Have you ever counted your calories and gone hard in your workouts but still not lost weight? There is a reason for that…
Whilst creating a calorie deficit through burning more energy than you take in, is an important factor when it comes to weight loss, it’s not the only thing that matters.
Relying solely on calorie intake/out put doesn’t account for a number of variables that can affect your weight loss results.
Other contributing factors include:
- Sleep habits – Are you getting adequate sleep? When we don’t get adequate sleep our bodies can store more fat due to elevated cortisol levels.

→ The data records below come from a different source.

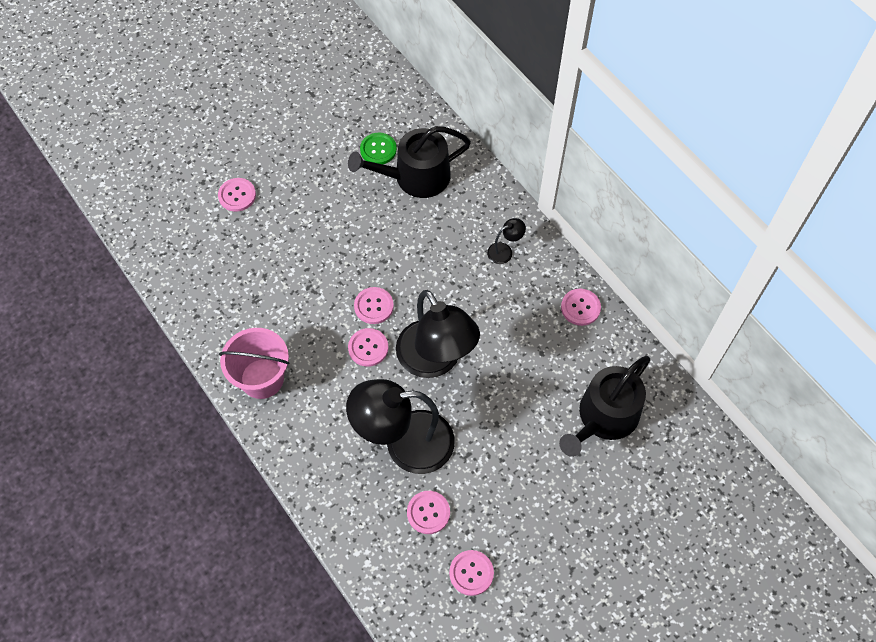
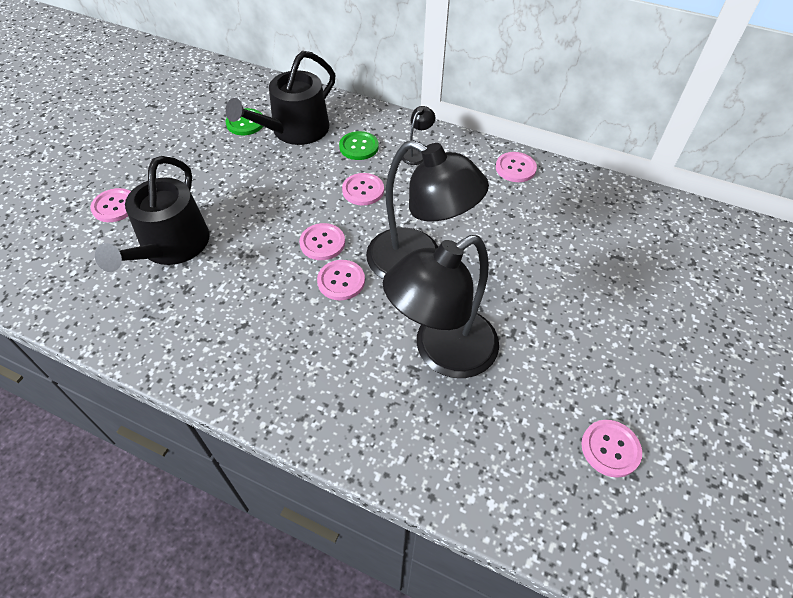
camera: 30 degrees left, 10 degrees down
(262, 378) = (238, 362): pink bucket -> none
(428, 512) = (517, 409): pink button -> pink button (363, 190)
(459, 221) = (359, 147): none -> green button
(604, 417) = (608, 241): black watering can -> black watering can (171, 246)

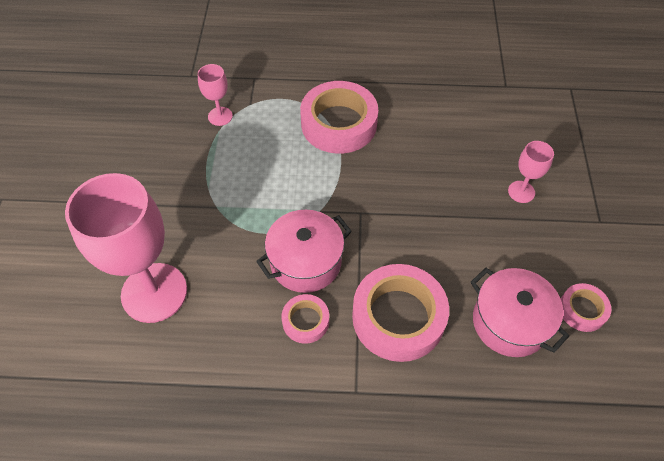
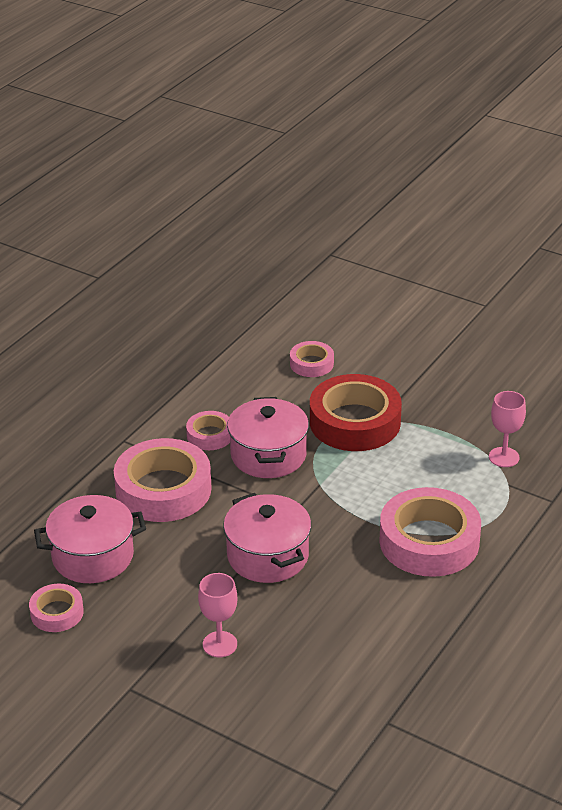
camera: 120 degrees right, 20 degrees down
(154, 292) = (311, 364): pink goblet -> pink tape
(226, 222) = (355, 422): none -> red tape
(420, 206) = (267, 556): none -> pink pot

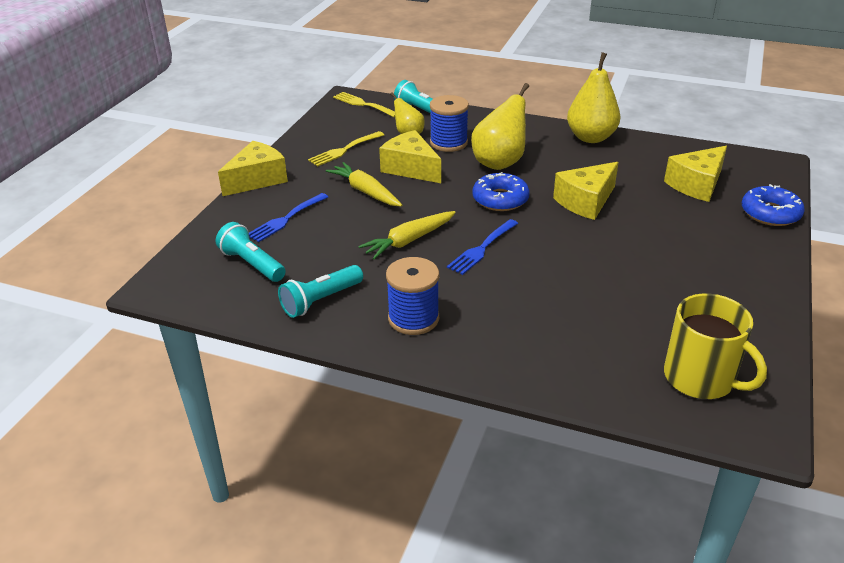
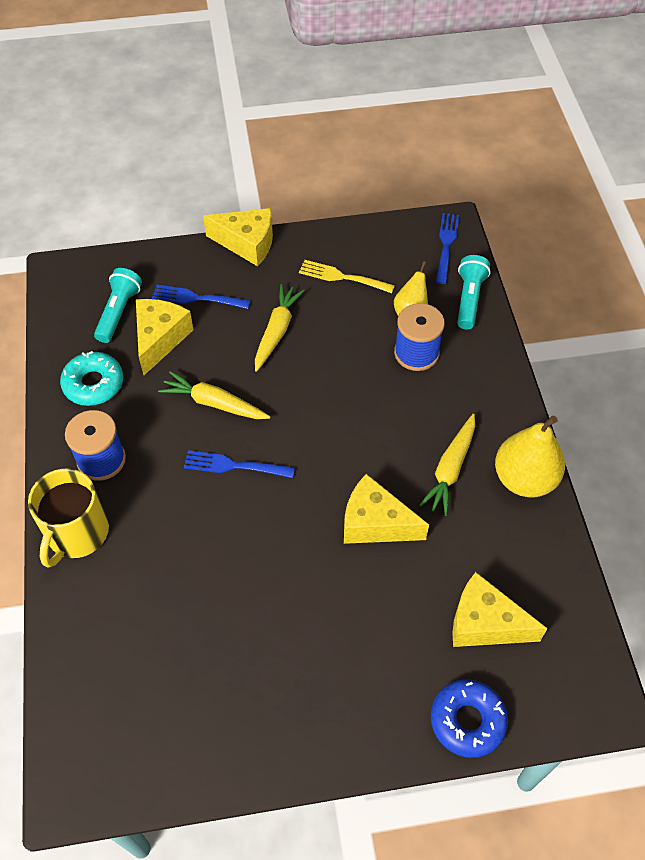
camera: 60 degrees right, 20 degrees up
(320, 300) = (93, 384): turquoise flashlight -> turquoise donut
(363, 104) = (446, 245): yellow fork -> blue fork
(410, 168) = (342, 345): yellow cheese -> yellow cheese (160, 339)
(500, 162) = (405, 415): yellow pear -> none
(500, 199) = (332, 445): blue donut -> none
(562, 160) = (450, 469): none -> yellow carrot
(700, 378) = (121, 719): yellow mug -> yellow mug (77, 533)

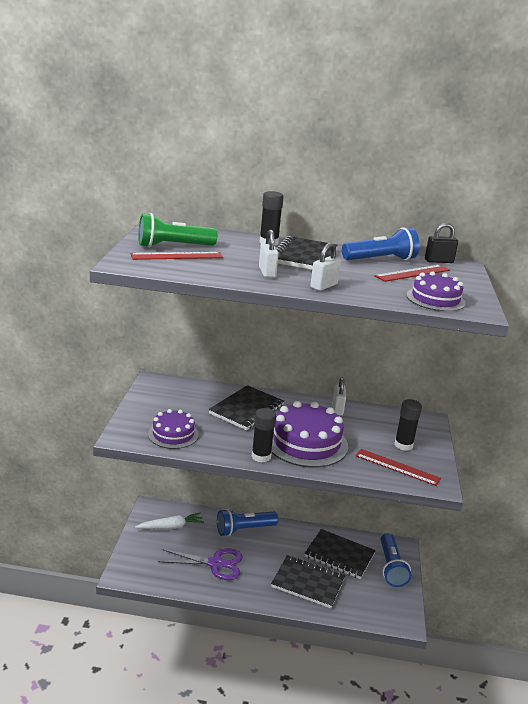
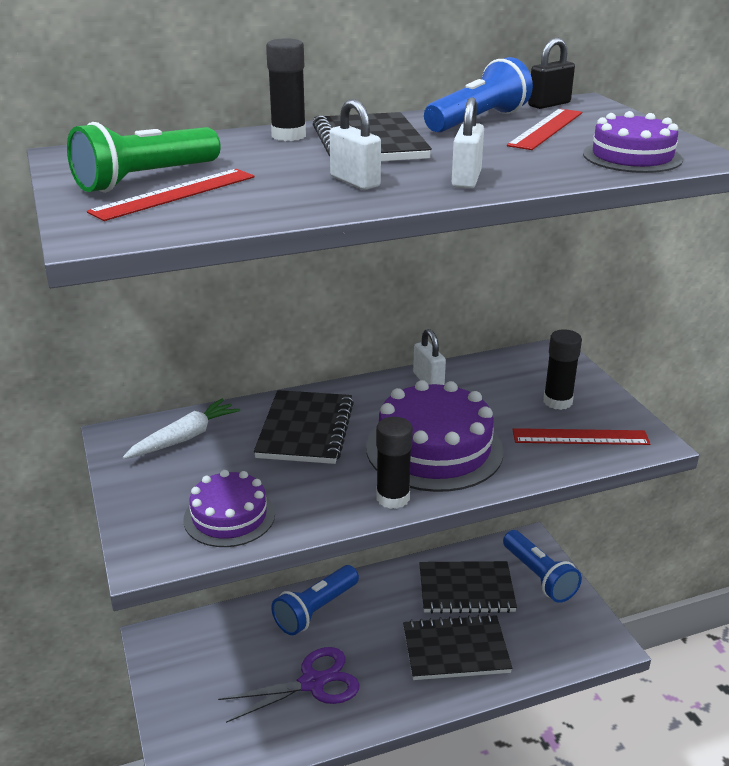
camera: 25 degrees left, 5 degrees up
(171, 527) = (206, 655): white carrot -> white carrot (184, 438)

- Hormonal imbalances – Hormones play a significant role in regulating your metabolism and the way your body uses energy, which may lead to weight gain.

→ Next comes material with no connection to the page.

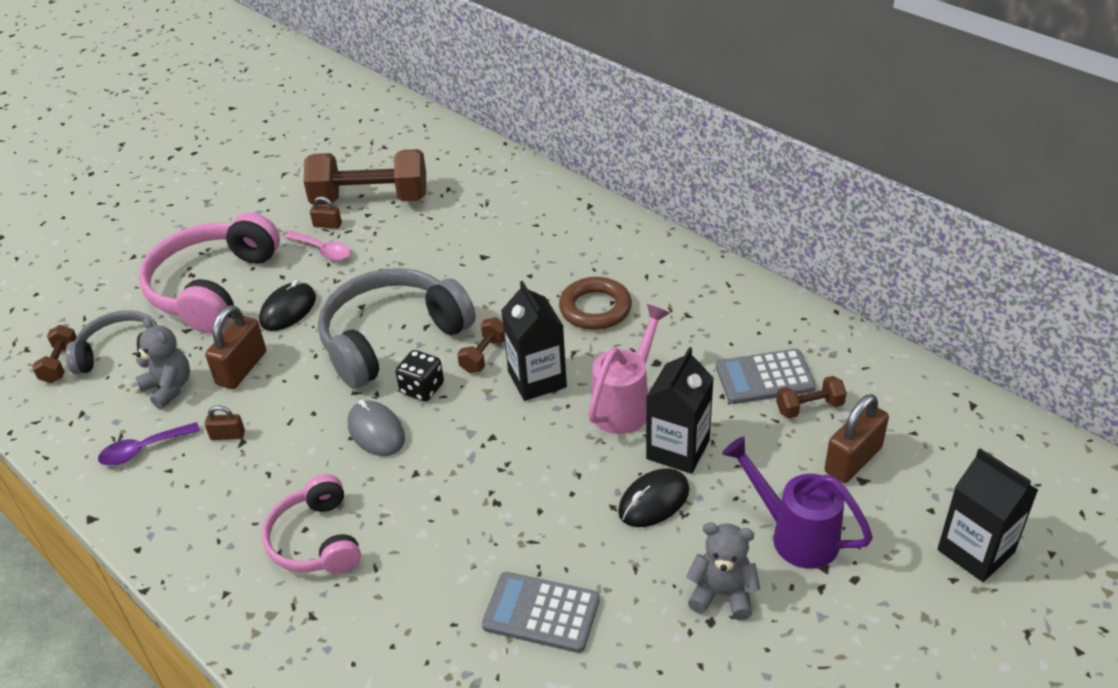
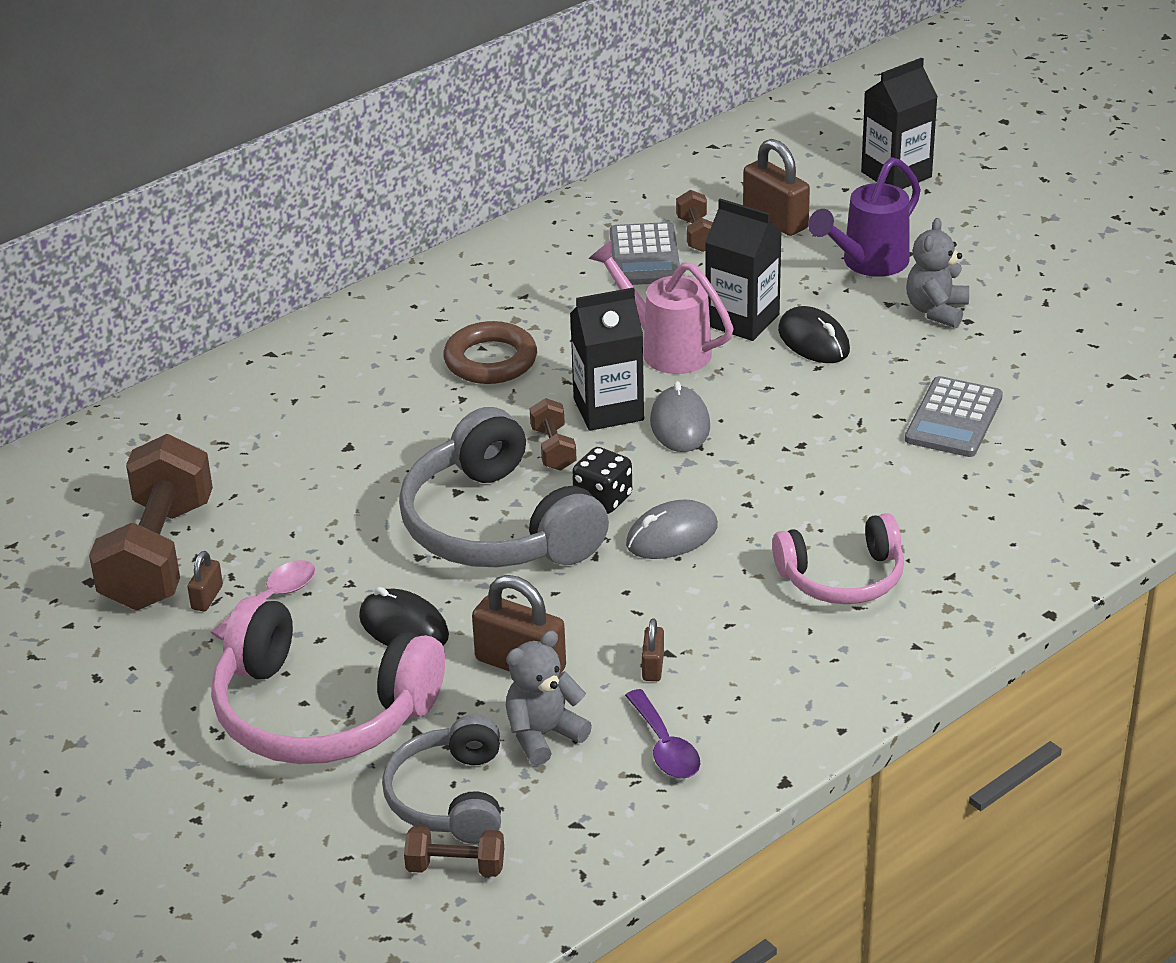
camera: 85 degrees left, 5 degrees down
(484, 355) = (553, 449): brown dumbbell -> brown dumbbell turned 45 degrees clockwise
(520, 423) = (680, 424): none -> grey mouse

- Health conditions such as Hyperthyroidism – Can result in an increased appetite, making it easy for someone with this condition to overeat.
- Metabolic adaptations – When energy going into our body decreases (i.e. decrease in kilojoules consumed), our body’s survival mechanisms can switch on, in turn reducing energy that is output and even increasing fat that is stored.
- Certain medications – Medications, particularly those prescribed for certain mental health conditions can contribute to weight gain.
- Genetics – According to Harvard Health, genes contribute to the causes of obesity in many ways, by affecting appetite, satiety (the sense of fullness), metabolism, food cravings, body-fat distribution, and the tendency to use eating as a way to cope with stress. The strength of the genetic influence on weight disorders varies quite a bit from person to person. Research suggests that for some people, genes account for just 25% of the predisposition to be overweight, while for others the genetic influence is as high as 70% to 80% (Harvard Health, 2019)
- Your gut microbiome – Can influence how many calories your body absorbs from food as nutrients are absorbed by the body in the gut. A portion of carbohydrates and protein are fermented by good bacteria in the colon to produce short chain fatty acids. These fatty acids are then absorbed and utilised as fuel for various processes in the body. With a poor gut microbiome, this absorption may be limited.
- Effect of certain foods on your metabolism – Foods affect your metabolism differently. Some foods require more energy/work to digest, absorb, or metabolise than others. For example, protein requires more energy to metabolise than fat, meaning eating a high-protein diet burns more calories than low protein diets.
The calories in vs calories out concept also fails to emphasise the importance of sustainability and diet quality for weight loss. Those following this method typically concentrate solely on the calorie value of foods, not their nutrient value, which is of vital importance when it comes to overall health. Typically when focusing on calories in vs calories out, people will choose low calorie, nutrient-poor foods like rice cakes and egg whites over higher calorie, nutrient-dense foods like avocados and whole eggs, which are more nutritious and fuel our bodies with needed nutrients.
It’s important to remember that whilst a caloric deficit may be needed for weight loss, eating a well-balanced, nutrient dense diet should not be compromised at the expense of lower calories. Working with a qualified Nutritionist can help you to achieve both, in a healthy and sustainable way.